Filmism.net Dispatch February 3, 2013
I want to talk about Dreamworks Animation and the creative bankruptcy of Hollywood. I don't mean to pick on a particular studio, but through those arched gates on Flower Street next to the Los Angeles River in Glendale is where it's the most obvious.
Most other studios still make movies based on good ideas that come from writers and directors who make movies for the art of it, because some stories have an urgency to be told rather than fill a gap in a pre-programmed schedule.
Fox Searchlight is a good example of a studio with a few releases each year that have come about from the result of actively courting extraordinary and unusual movies like Beasts of the Southern Wild or Hitchcock, either in funding or acquisition.
I didn't realise this fully until Rise of the Guardians, but a ticket to a Dreamworks Animation film is like a trip to McDonald's for dinner.
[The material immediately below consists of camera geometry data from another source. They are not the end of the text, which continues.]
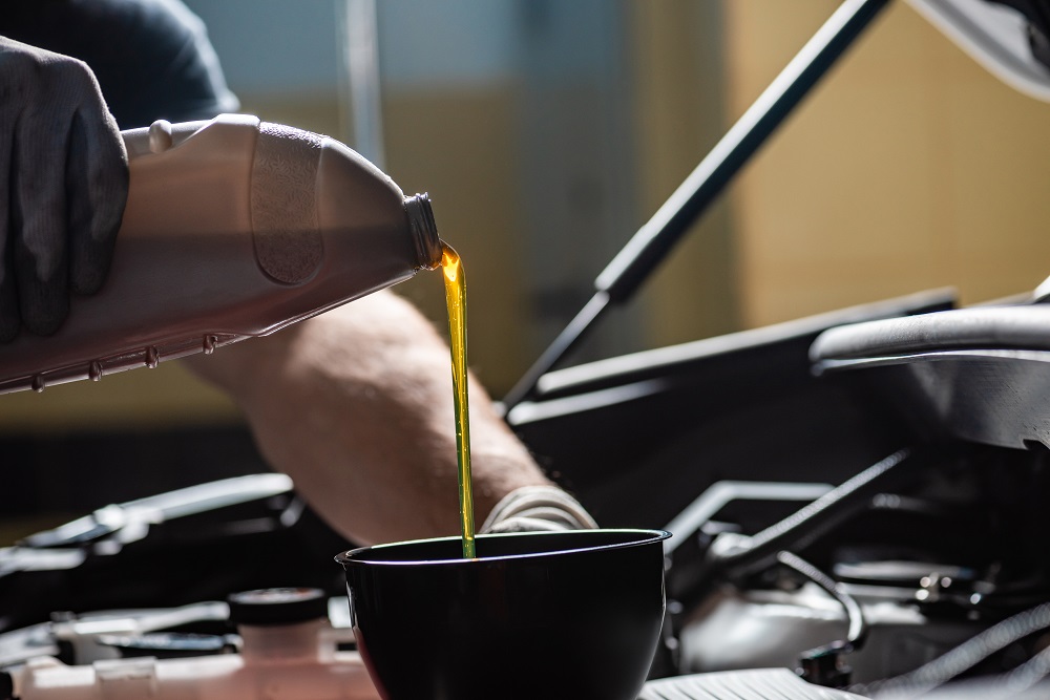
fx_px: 3063
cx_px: 525
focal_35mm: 105
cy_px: 350
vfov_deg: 13.0
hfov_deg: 19.5
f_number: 8
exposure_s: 1/200
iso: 100
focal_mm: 105
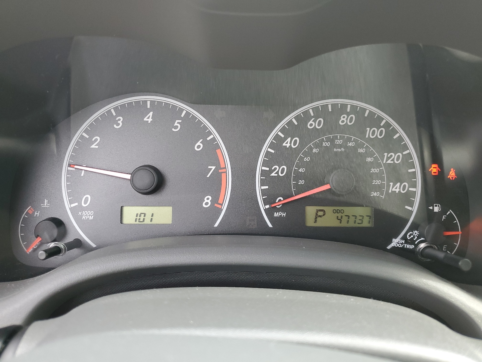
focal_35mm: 26
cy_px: 181
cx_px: 241
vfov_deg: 53.1
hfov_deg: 67.3
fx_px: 362
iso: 77
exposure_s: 1/120
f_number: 1.5
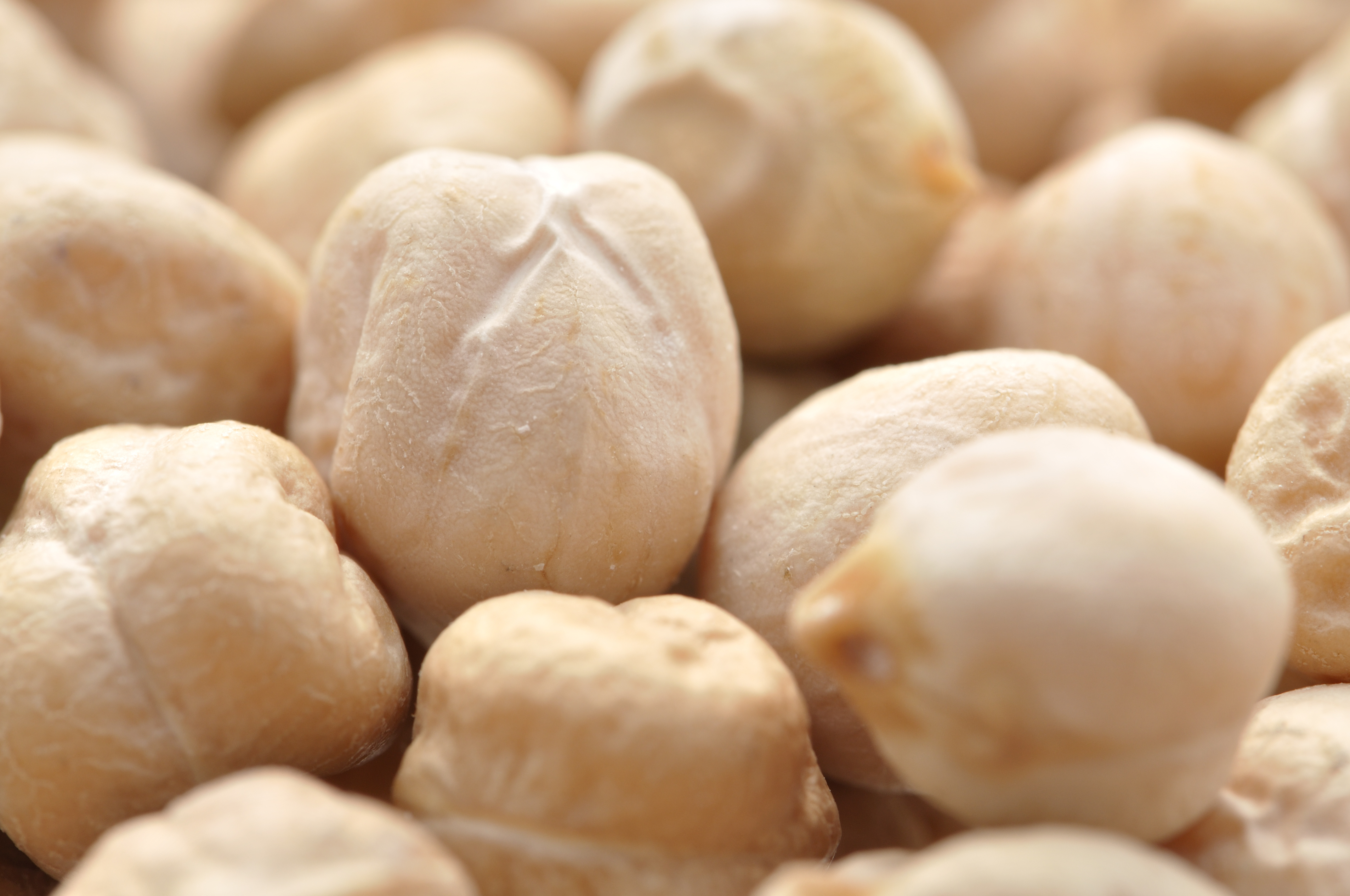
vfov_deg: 15.2
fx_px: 3371
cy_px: 448
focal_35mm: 90
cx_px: 675
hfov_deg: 22.6
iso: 200
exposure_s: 1/80
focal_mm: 60
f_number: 16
Now, it's not that there weren't aspects of Rise of the Guardians I liked (just the same as there were a few chuckles to be had in Madagascar 3: Europe's Most Wanted). But they start to feel like a blur and you soon realise Dreamworks Animation is a factory designed not to tell stories but move product.
It's not quite that their movies are all the same, it's not quite that they all share similar moral frameworks and creative hallmarks, they're all pitched from the point of view of an American teenager or they have plenty of magical chase scenes and characters learning life lessons about accepting themselves. It's not that they're pitched in such a specific direction or all in 3D or all computer animated or tied up with a slew of licensing deals.
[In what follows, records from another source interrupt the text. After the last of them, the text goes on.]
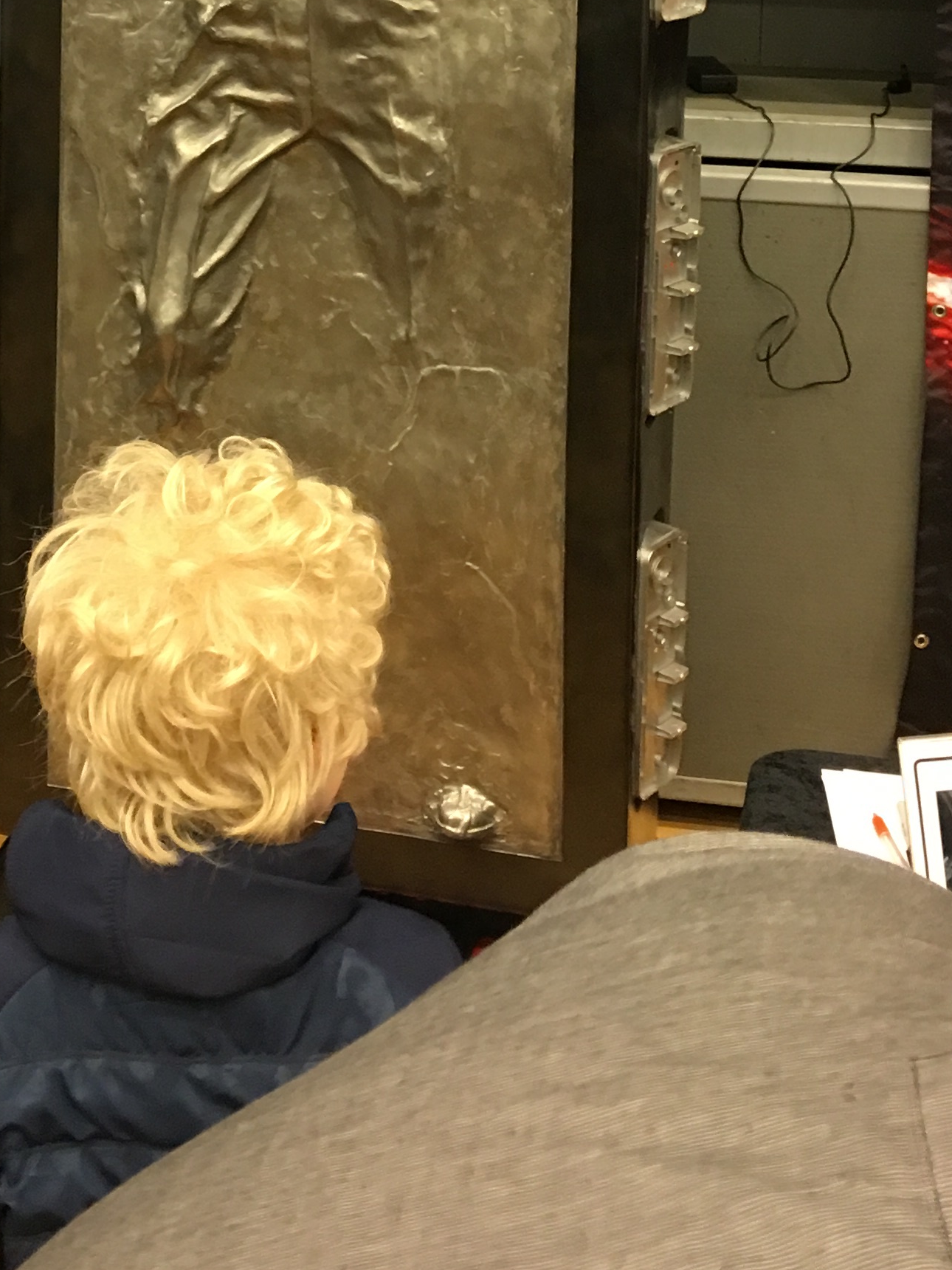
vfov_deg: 27.1
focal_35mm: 68
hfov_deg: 21.4
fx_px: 2493
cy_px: 24
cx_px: 220
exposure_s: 1/17
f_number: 2.2
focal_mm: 4.15
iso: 100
Or maybe it is. The whole thing has the air of a Henry Ford-inspired production line with a procession of identical products along a chain, anywhere from initial idea to market readiness. They're moving through a system built for pre-packaging with a factory floor of CG animators, script doctors, colourists and marketing executives applying polish or branding to contribute to the sales potential of the widget. Even the presence of creative powerhouse Guillermo Del Toro as executive producer couldn't bring in punters.
Dreamworks Animation head honcho Jeffrey Katzenberg told a Hewlett Packard trade show in July 2012 that his company is in the 3D CGI animation business, full stop. Might that change? Rise of the Guardians didn't break even theatrically on its $145m budget, returning $246m globally. Doesn't sound too bad, but as this report shows, it was enough to threaten the value of the company.
Might we be sending Katzenberg a message to look further north to Emeryville, where Pixar has proven they can make accessible, funny and warm stories that stand on their own? Is it time he put his cookie cutter away?
I was also reminded this week about the curious phenomenon of so many movies about the same subject coming in pairs. Click these links to see two films about about magicians, Now You See Me and The Incredible Burt Wonderstone. What's more, it's not the first time we've had competing magician movies, with Chris Nolan's The Prestige and the Ed Norton-starrer The Illusionist.
I also caught up with the military action thriller everyone's talking about, Zero Dark Thirty. The verdict? It uses very high filmmaking quality to make you think it's in a worthier genre than it actually is.